— Да, — снова заговорила мадам де Вальдер, — в этом вы сильно провинились сами перед собой, и вы были жестоко несправедливы к женщине такой же честной и искренней, как вы сами. Приятельница моя была искренна, когда она написала вам, предлагая помочь вам и Империа. Она не была ни недоверчива, ни высокомерна. Она была убита горем, она жертвовала собой. Она не была совершенством, но она обладала полным чистосердечием романтических душ; испугавшись ее характера, вы сделали, позвольте мне сказать вам, самый большой промах, какой только может сделать умный мужчина. Она отличалась кротостью, переходившею в слабость, и вы управляли бы этой мнимо-грозной женщиной, точно ребенком.

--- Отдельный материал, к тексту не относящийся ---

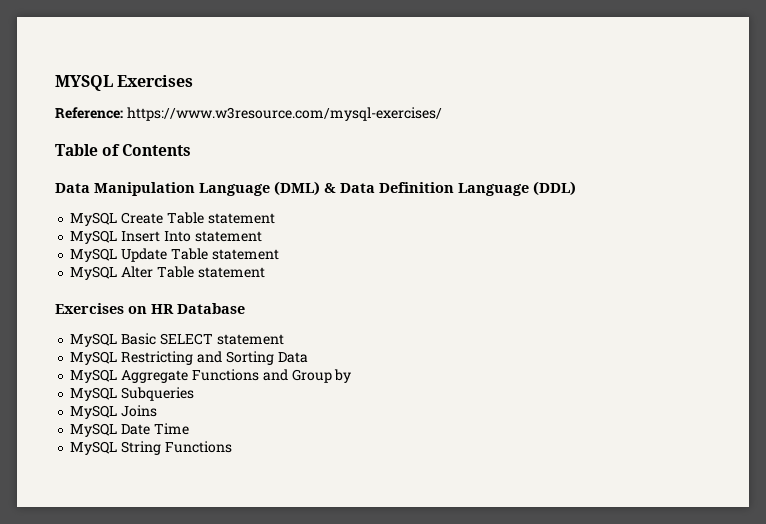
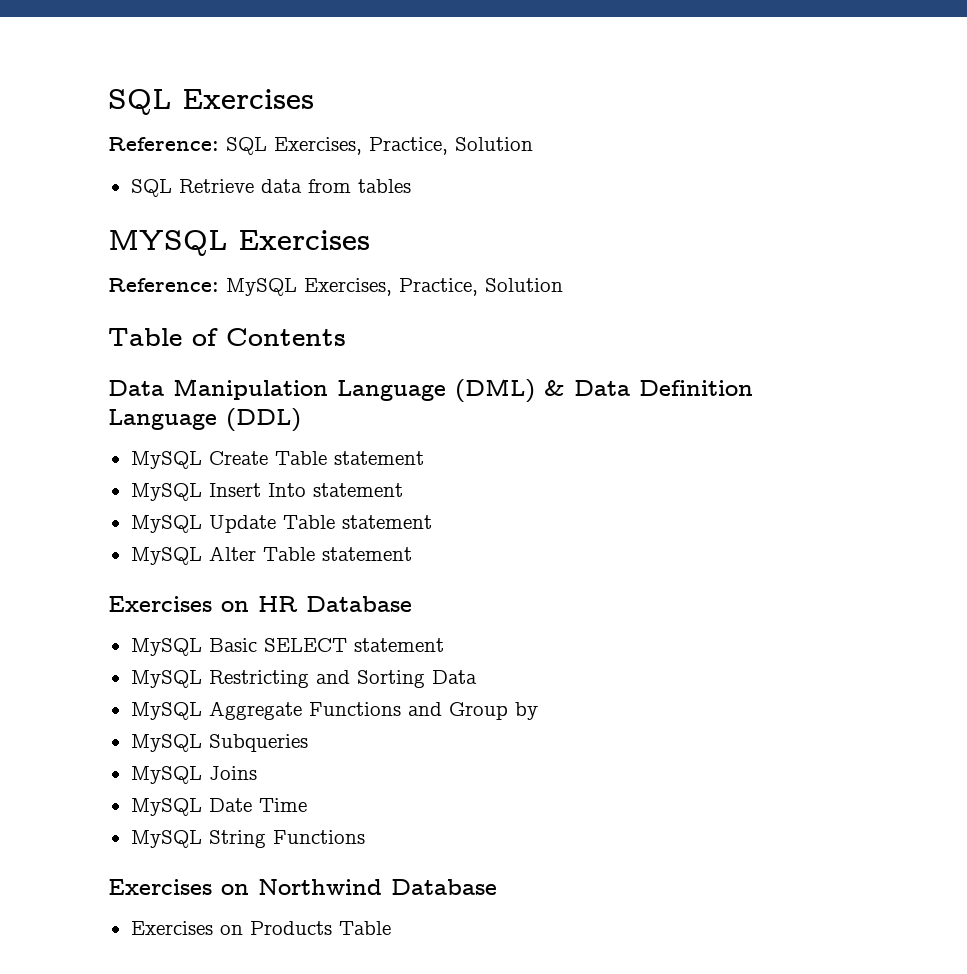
(55, 83) none -> [108,89,314,115] [108,137,533,155] [130,179,411,197] SQL Exercises // Reference: SQL Exercises, Practice, Solution // SQL Retrieve data from tables //
[126,107,442,121] https://www.w3resource.com/mysql-exercises/ -> [226,278,563,296] MySQL Exercises, Practice, Solution
(232, 447) none -> [108,879,497,895] [130,921,391,935] // Exercises on Northwind Database // Exercises on Products Table

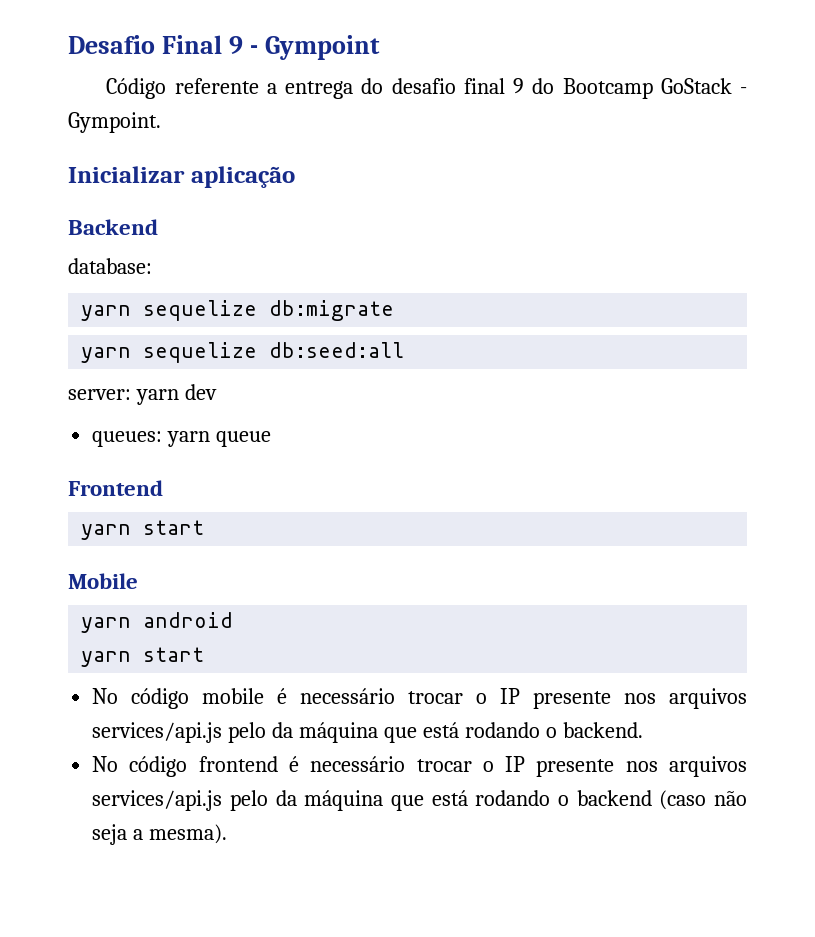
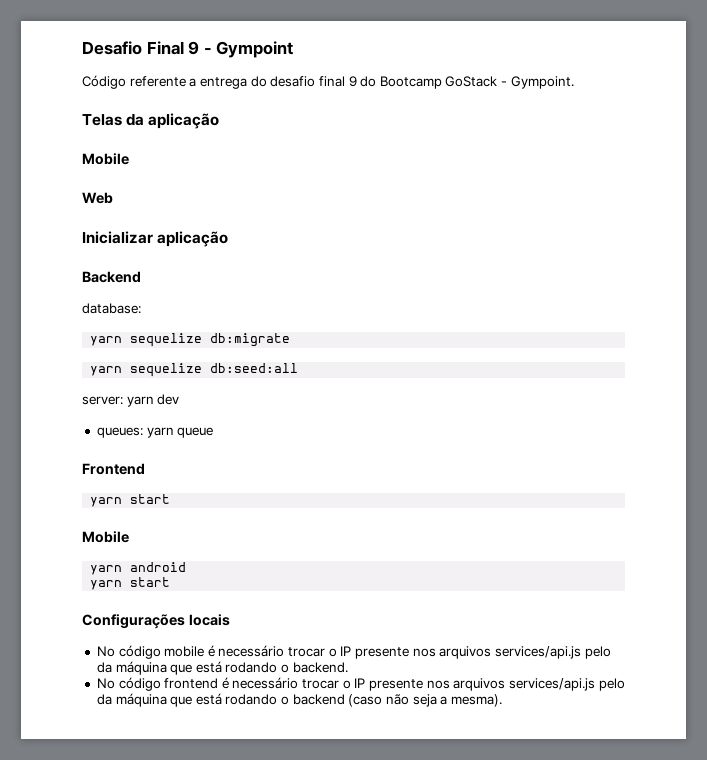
(161, 122) none -> [82,113,220,129] [82,153,129,165] [82,192,113,204] // Telas da aplicação // Mobile // Web
(205, 654) none -> [82,614,230,629] // Configurações locais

— Я сам выказал себя ребенком, — отвечал я, — и как я был за это наказан!
— Это правда, раз вы снова влюбились в Империа и раз любовь эта сделалась неизлечимой болезнью.
— Почем вы это знаете? — вскричал я.
— Я поняла это сейчас, когда вы вскричали: «Какая великолепная зрительная зала!» Все ваше прошедшее, полное иллюзий, все ваше будущее, полное сожалений, ясно отразились в ваших глазах; вы никогда не утешитесь!
Мне показалось, что это прямой упрек, ибо глаза этой красавицы были влажны и блестели. Я взял ее за руку, не понимая хорошо, что я делаю.
— Не будем более говорить ни об Империа, ни о незнакомке, — сказал я ей. — Прошедшее для меня больше не существует, но почему же у меня не должно быть будущего?
Я заметил при виде ее удивления, что делаю ей любовное признание, и поспешил добавить:
— Будем говорить о Сен-Вандриль.
Я предложил ей руку, чтобы сойти в невозделанный и заброшенный сад, но мы не говорили вовсе о Сен-Вандриль. Мы ежеминутно возвращались к незнакомке, и мне показалось, что она так много говорила обо мне и так описывала меня мадам де Вальдер, что возбудила в этой последней большое любопытство, желание повидать меня, быть может, даже более сильное чувство, нежели любопытство. Соседка моя показалась мне если не такою же искательницей приключений, как ее приятельница, то, по крайней мере, такой же романтической натурой, и я начинал чувствовать, что мне будет немудрено влюбиться в нее, если только мне дадут понять, что относятся к этому с некоторым поощрением.
Меня не поощрили, но я влюбился. Я не осмелился попросить ее принять меня у себя; она заперлась у себя на несколько дней, и я тщетно бродил вокруг ее жилища, ни разу не увидав ее. Тогда-то и пришла мне идея превратить в рабочий кабинет дядину спальню и устроить свои пенаты в квадратном павильоне, из которого я мог сделать ту голубую спальню из Блуа. Раз я познакомился с истинной создательницей этой хорошенькой спальни, она будет интересовать меня вдвое, и я принялся устраивать ее по памяти с большим жаром. Когда через несколько дней она стала походить на свой оригинал, я написал мадам де Вальдер, умоляя ее прийти дать мне на месте справку и совет. Я был раньше так любезен с ней, что она не сочла возможным отказать мне. Она явилась, была очень удивлена, даже очень тронута моей сентиментальной фантазией и объявила, что воспоминания мои весьма точны. Тогда она разрешила мне навестить ее и показала мне мои оба письма к незнакомке, которые та доверила ей, умирая, прося сжечь их по прочтении.
— Почему же вы этого не сделали? — спросил я.
— Не знаю, — отвечала она. — Я всегда мечтала встретить вас где-нибудь и возвратить вам их.
Тем не менее, она мне их не возвратила, а у меня не было никакого повода требовать их обратно. Я спросил, нет ли у нее портрета ее приятельницы.
— Нет, — отвечала она, — а если бы и был, я бы вам его не показала.
— Почему? Ее недоверие пережило ее, она вам запретила? Пусть так! Я не хочу более любить в прошлом; довольно с меня, довольно я был несчастен, теперь все должно быть искуплено. Я имею право забыть свое долгое мученичество.
— Но голубая спальня!
— Голубая спальня — это вы, — отвечал я. — Вас, создательницу и обитательницу этой комнаты, любил я в мечте в этой комнате до появления вашей приятельницы.
— Значит, это тоже прошлое?
— Почему бы ему не быть настоящим?
Она упрекнула меня за то, что я являюсь к ней говорить ей пошлости. Я сознался, что это безвкусная выходка; но чего же ей было ждать от бывшего театрального любовника?
— Молчите, — сказала она, — вы клевещете на себя! Я вас очень хорошо знаю. Приятельница моя получила довольно писем от господина Белламара, чтобы иметь возможность оценить вас по достоинству, а я, читавшая эти письма, знаю, какой вы. Не надейтесь заставить меня усомниться на ваш счет.